This project was completed as part of the Playground Series 3 Episode 17 Challenge organized by Kaggle, an online Data Science Platform which oragnises competitions for the Data Science Community. The challenge focused on Binary Classification of Machine Failures. The project involved several steps, as listed below:
-
Data Analysis and Preprocessing
- Utilised various descriptive analysis tools to conduct in depth analysis of the data in hand.
- Removed unnecessay columns which were predominantly dominated by one class.
- Plotted many visualizations using Seaborn and Matplot Library to understand the distributions of variables and also plotted heatmaps to understand correlations within variables
- Also replaced Outliers with median, instead of totally removing the outliers, and also finally encoded the variables.
-
Feature Engineering and Selection:
- Created new features to capture additional information about the data which included polynomial as well as some interactive features.

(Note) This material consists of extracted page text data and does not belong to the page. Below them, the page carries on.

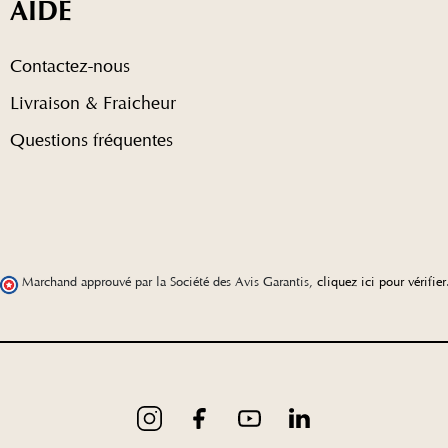
AIDE
Contactez-nous
Livraison & Fraicheur
Questions fréquentes
Marchand approuvé par la Société des Avis Garantis,
cliquez ici pour vérifier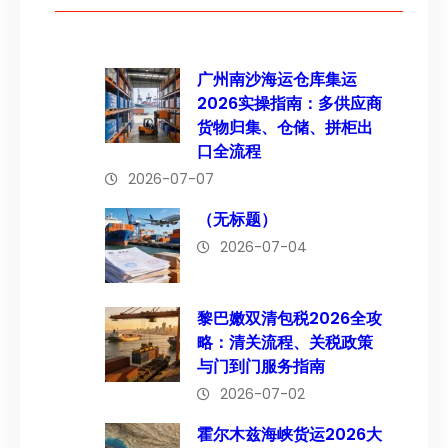
广州南沙海运仓库集运
2026实操指南：多供应商
货物归集、仓储、拼柜出
口全流程
2026-07-07
（无标题）
2026-07-04
黎巴嫩双清包税2026全攻
略：清关流程、关税政策
与门到门服务指南
2026-07-02
霍尔木兹海峡货运2026大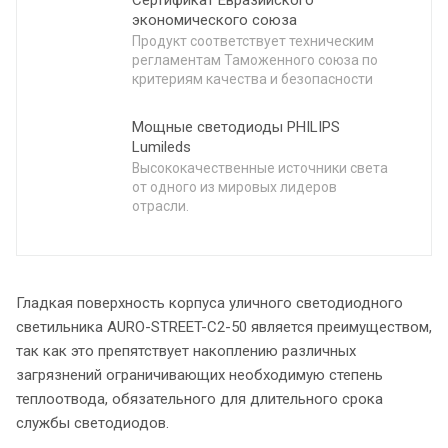
экономического союза
Продукт соответствует техническим
регламентам Таможенного союза по
критериям качества и безопасности
Мощные светодиоды PHILIPS
Lumileds
Высококачественные источники света
от одного из мировых лидеров
отрасли.
Гладкая поверхность корпуса уличного светодиодного
светильника AURO-STREET-С2-50 является преимуществом,
так как это препятствует накоплению различных
загрязнений ограничивающих необходимую степень
теплоотвода, обязательного для длительного срока
службы светодиодов.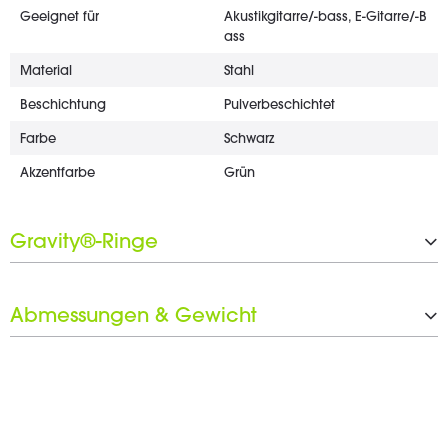
Geeignet für
Akustikgitarre/-bass, E-Gitarre/-B
ass
Material
Stahl
Beschichtung
Pulverbeschichtet
Farbe
Schwarz
Akzentfarbe
Grün
Gravity®-Ringe
Anzahl der Gravity®-Ringe
4 x 25 mm
Abmessungen & Gewicht
Schwarzer Ringsatz inkludiert
Ja
Breite
500 mm
Höhe
680 - 1.080 mm
Tiefe
400 mm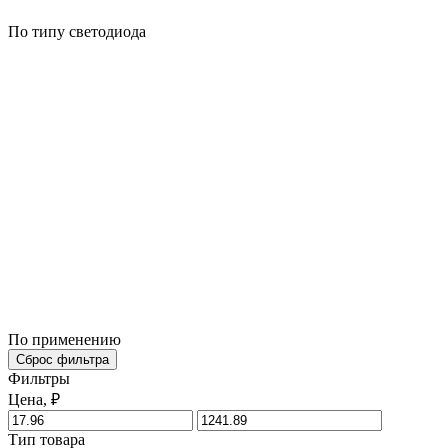
По типу светодиода
По применению
Сброс фильтра
Фильтры
Цена, ₽
Тип товара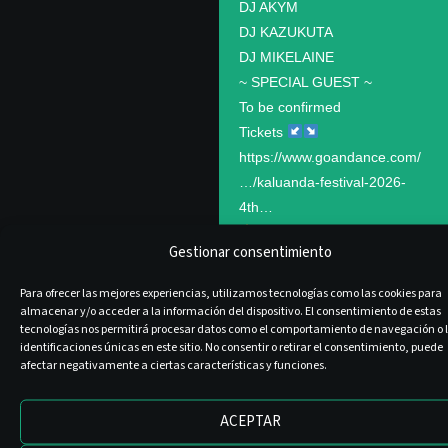
DJ AKYM
DJ KAZUKUTA
DJ MIKELAINE
~ SPECIAL GUEST ~
To be confirmed
Tickets
https://www.goandance.com/
…/kaluanda-festival-2026-
4th…
Non-refundable
Gestionar consentimiento
ACCOMMODATION –
ALANNIA GUARDAMAR
Para ofrecer las mejores experiencias, utilizamos tecnologías como las cookies para
• GUARDAMAR Cabins
almacenar y/o acceder a la información del dispositivo. El consentimiento de estas
tecnologías nos permitirá procesar datos como el comportamiento de navegación o 
• Code KALUANDA26 so they
identificaciones únicas en este sitio. No consentir o retirar el consentimiento, puede
can place us on the same
afectar negativamente a ciertas características y funciones.
street
• Subscribe to Alannia Club to
ACEPTAR
get a 5% discount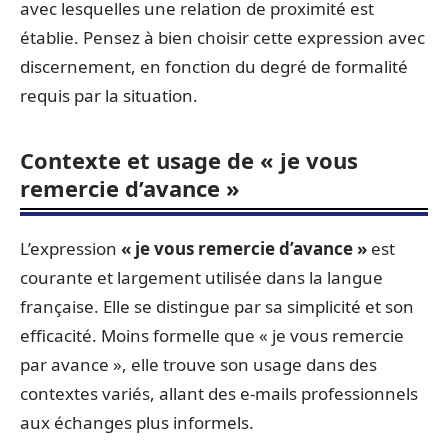
avec lesquelles une relation de proximité est
établie. Pensez à bien choisir cette expression avec
discernement, en fonction du degré de formalité
requis par la situation.
Contexte et usage de « je vous
remercie d’avance »
L’expression
« je vous remercie d’avance »
est
courante et largement utilisée dans la langue
française. Elle se distingue par sa simplicité et son
efficacité. Moins formelle que « je vous remercie
par avance », elle trouve son usage dans des
contextes variés, allant des e-mails professionnels
aux échanges plus informels.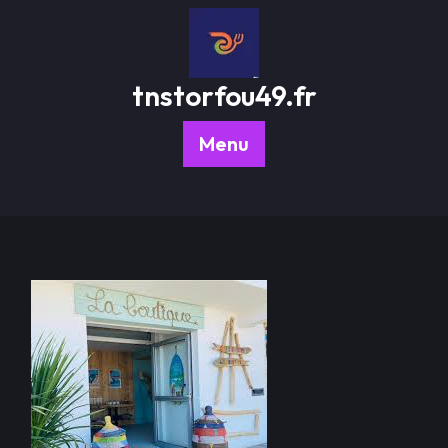
Passer
au
contenu
tnstorfou49.fr
Menu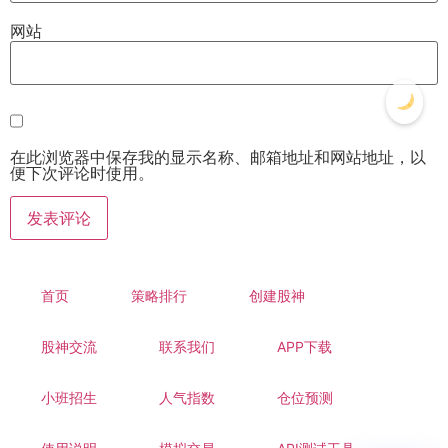
网站
在此浏览器中保存我的显示名称、邮箱地址和网站地址，以
便下次评论时使用。
首页
策略排行
创建股神
股神交流
联系我们
APP下载
小班招生
人气指数
仓位预测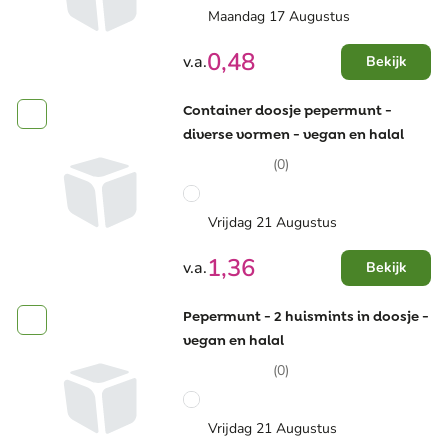
Maandag 17 Augustus
0,48
v.a.
Bekijk
Container doosje pepermunt -
diverse vormen - vegan en halal
(0)
Vrijdag 21 Augustus
1,36
v.a.
Bekijk
Pepermunt - 2 huismints in doosje -
vegan en halal
(0)
Vrijdag 21 Augustus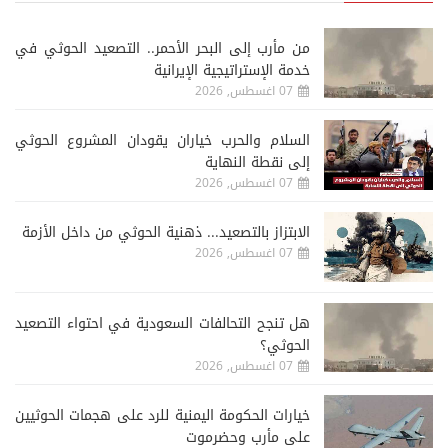
من مأرب إلى البحر الأحمر.. التصعيد الحوثي في
خدمة الإستراتيجية الإيرانية
07 اغسطس, 2026
السلام والحرب خياران يقودان المشروع الحوثي
إلى نقطة النهاية
07 اغسطس, 2026
الابتزاز بالتصعيد... ذهنية الحوثي من داخل الأزمة
07 اغسطس, 2026
هل تنجح التحالفات السعودية في احتواء التصعيد
الحوثي؟
07 اغسطس, 2026
خيارات الحكومة اليمنية للرد على هجمات الحوثيين
على مأرب وحضرموت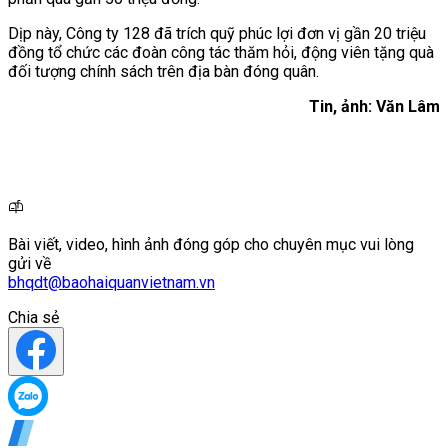
Dịp này, Công ty 128 đã trích quỹ phúc lợi đơn vị gần 20 triệu
đồng tổ chức các đoàn công tác thăm hỏi, động viên tặng quà
đối tượng chính sách trên địa bàn đóng quân.
Tin, ảnh: Văn Lâm
Bài viết, video, hình ảnh đóng góp cho chuyên mục vui lòng
gửi về
bhqdt@baohaiquanvietnam.vn
Chia sẻ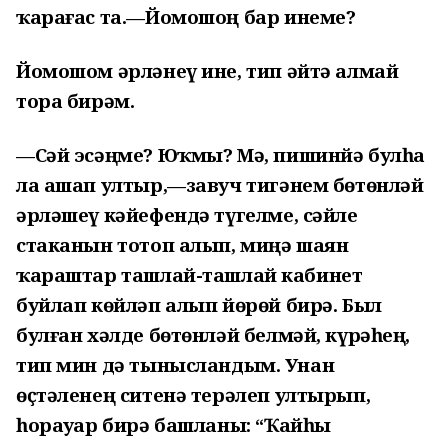
ҡарағас та.—Йомошоң бар инеме?
Йомошом әрләнеү ине, тип әйтә алмай
тора бирәм.
—Сәй эсәңме? Юҡмы? Мә, пишинйә булһа
ла ашап ултыр,—завуч тигәнем бөтөнләй
әрләшеү кәйефендә түгелме, сәйле
стаканын тотоп алып, миңә шаян
ҡараштар ташлай-ташлай кабинет
буйлап көйләп алып йөрөй бирә. Был
булған хәлде бөтөнләй белмәй, күрәһең,
тип мин дә тынысландым. Унан
өҫтәленең ситенә терәлеп ултырып,
һорауҙар бирә башланы: “Ҡайһы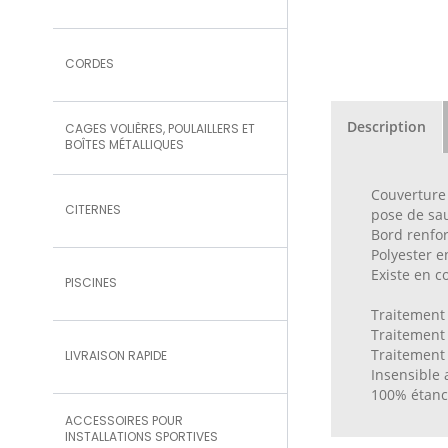
CORDES
Description
CAGES VOLIÈRES, POULAILLERS ET
BOÎTES MÉTALLIQUES
Couverture 
CITERNES
pose de sau
Bord renfor
Polyester e
Existe en co
PISCINES
Traitement
Traitement
Traitement 
LIVRAISON RAPIDE
Insensible 
100% étan
ACCESSOIRES POUR
INSTALLATIONS SPORTIVES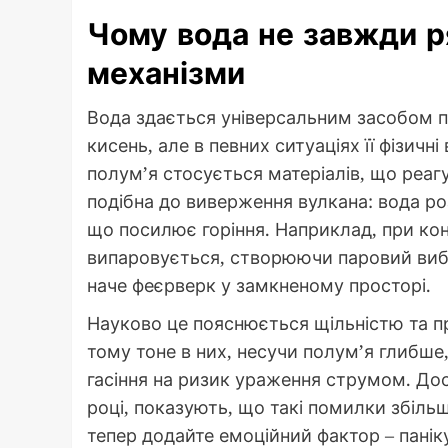
Чому вода не завжди ря
механізми
Вода здається універсальним засобом 
кисень, але в певних ситуаціях її фізичн
полум’я стосується матеріалів, що реагу
подібна до виверження вулкана: вода р
що посилює горіння. Наприклад, при ко
випаровується, створюючи паровий вибух
наче феєрверк у замкненому просторі.
Науково це пояснюється щільністю та пр
тому тоне в них, несучи полум’я глибш
гасіння на ризик ураження струмом. Дос
році, показують, що такі помилки збіл
тепер додайте емоційний фактор – паніку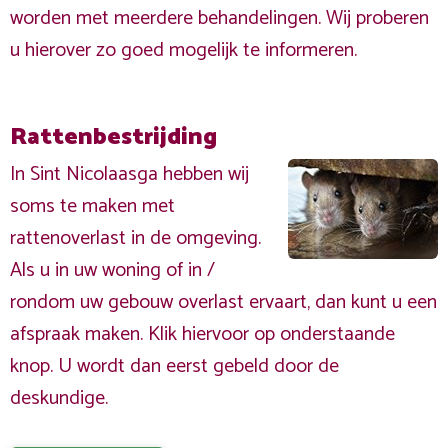
worden met meerdere behandelingen. Wij proberen
u hierover zo goed mogelijk te informeren.
Rattenbestrijding
In Sint Nicolaasga hebben wij
soms te maken met
rattenoverlast in de omgeving.
Als u in uw woning of in /
rondom uw gebouw overlast ervaart, dan kunt u een
afspraak maken. Klik hiervoor op onderstaande
knop. U wordt dan eerst gebeld door de
deskundige.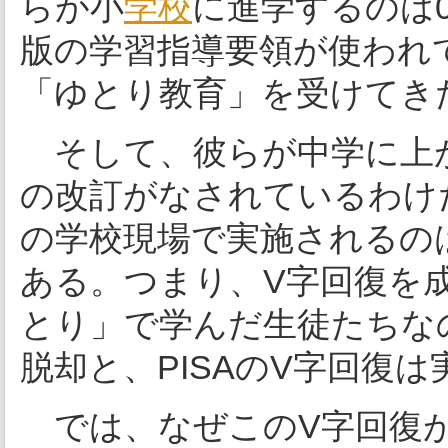
らが小
学校
に進学するのは0
版の学習指導要領が使われ
「ゆとり教育」を受けてき
そして、彼らが中学に上がる
の改訂がなされているわけ
の学校現場で実施されるの
ある。つまり、V字回復を
とり」で学んだ生徒たちな
脱却と、PISAのV字回復
では、なぜこのV字回復が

- Performed feature selection using a combination of p value scores and Ridge Regression to select the best 8 features for making predicting.
-
Model Fitting, Hyperparameter Tuning Evaluations:
- Firstly used GridSearchCV to fidn the best parameters for 3 models - AdaBoost, Random forests and XGBoost
- Then utilised a voting classifier to combine these models and create a model which can better fit in the data.
- Evaluated the models using a accuracy score, confusion matrix and other metrics including precision, recall and f1 scores.